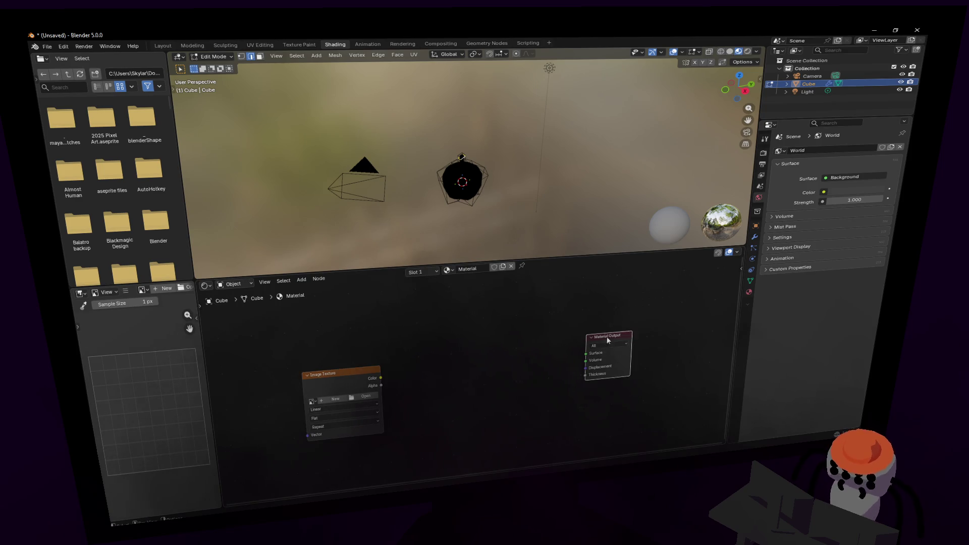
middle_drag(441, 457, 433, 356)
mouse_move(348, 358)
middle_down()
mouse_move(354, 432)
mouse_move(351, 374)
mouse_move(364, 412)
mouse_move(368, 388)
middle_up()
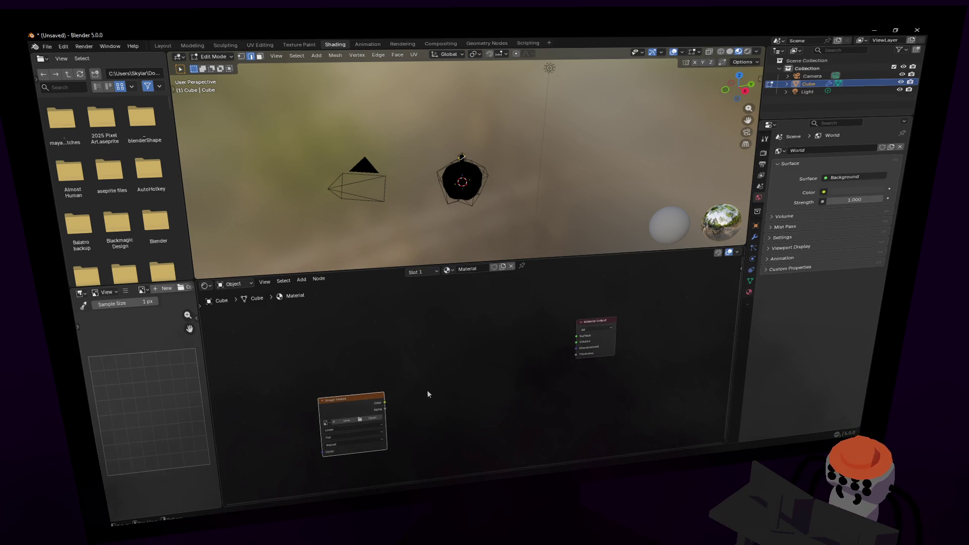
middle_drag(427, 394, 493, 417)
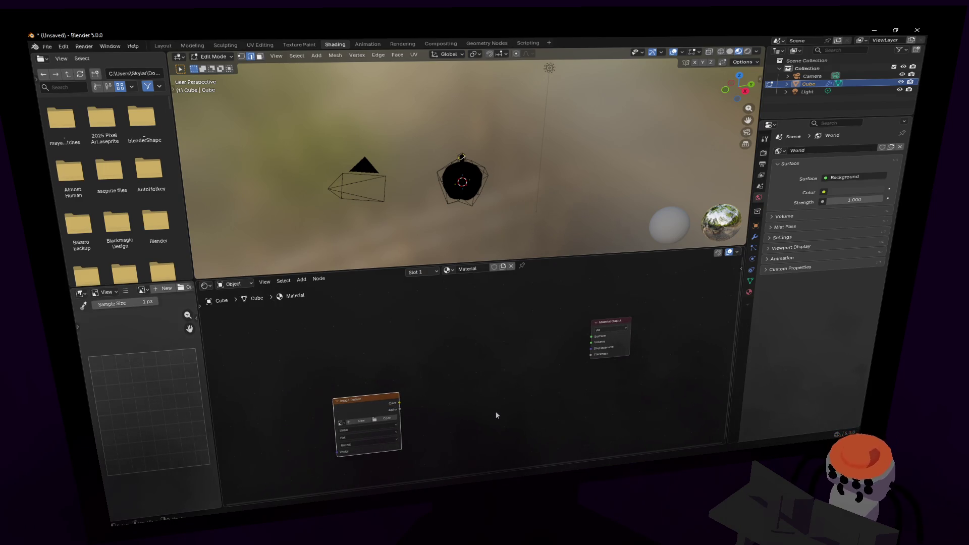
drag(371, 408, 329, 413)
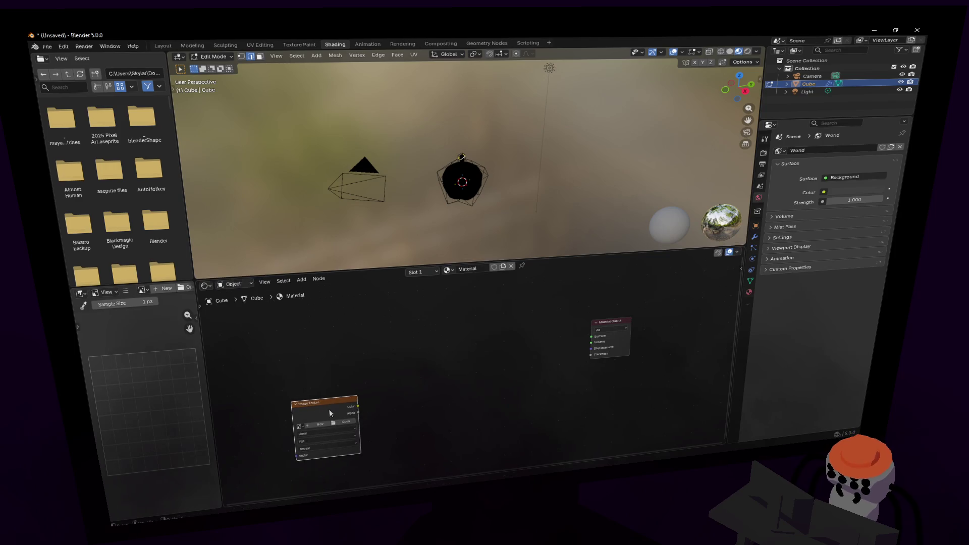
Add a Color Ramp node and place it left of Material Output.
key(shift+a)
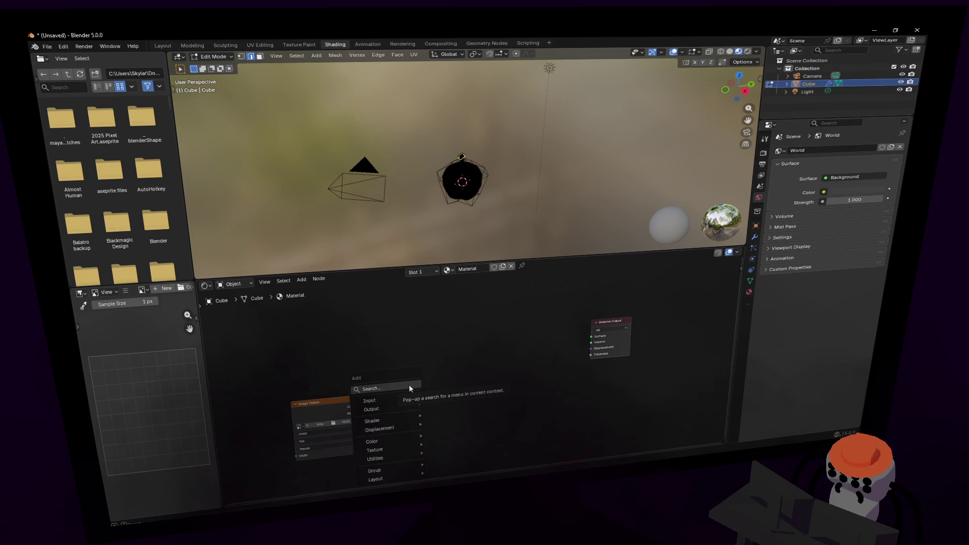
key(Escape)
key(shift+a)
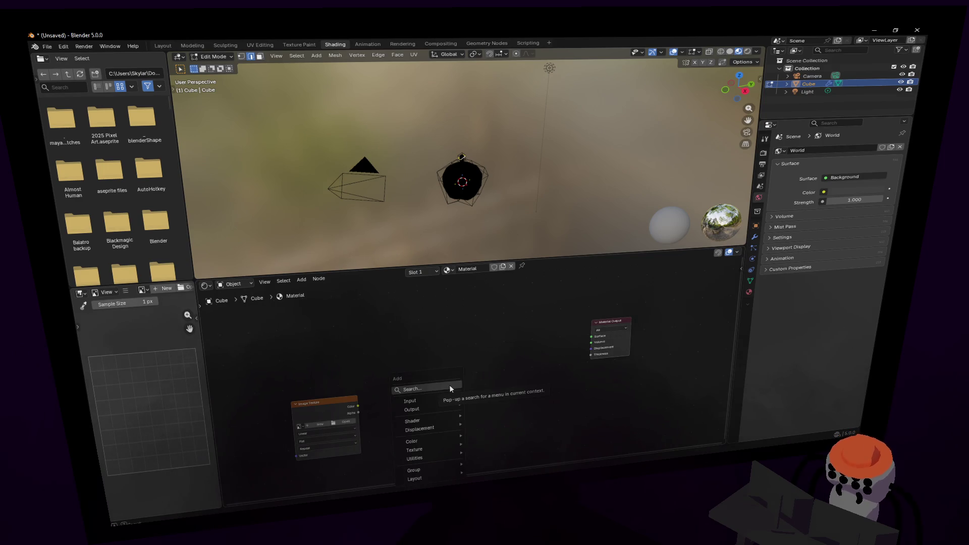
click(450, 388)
★ ★ ★
__Aim of the exercise__. Your copy should consist only of the lines from the line holding "drag(371, 408, 329, 413)" through the final line of the listing above, both included, with all pictures omitted.

__Output__.
drag(371, 408, 329, 413)
Add a Color Ramp node and place it left of Material Output.
key(shift+a)
key(Escape)
key(shift+a)
click(450, 388)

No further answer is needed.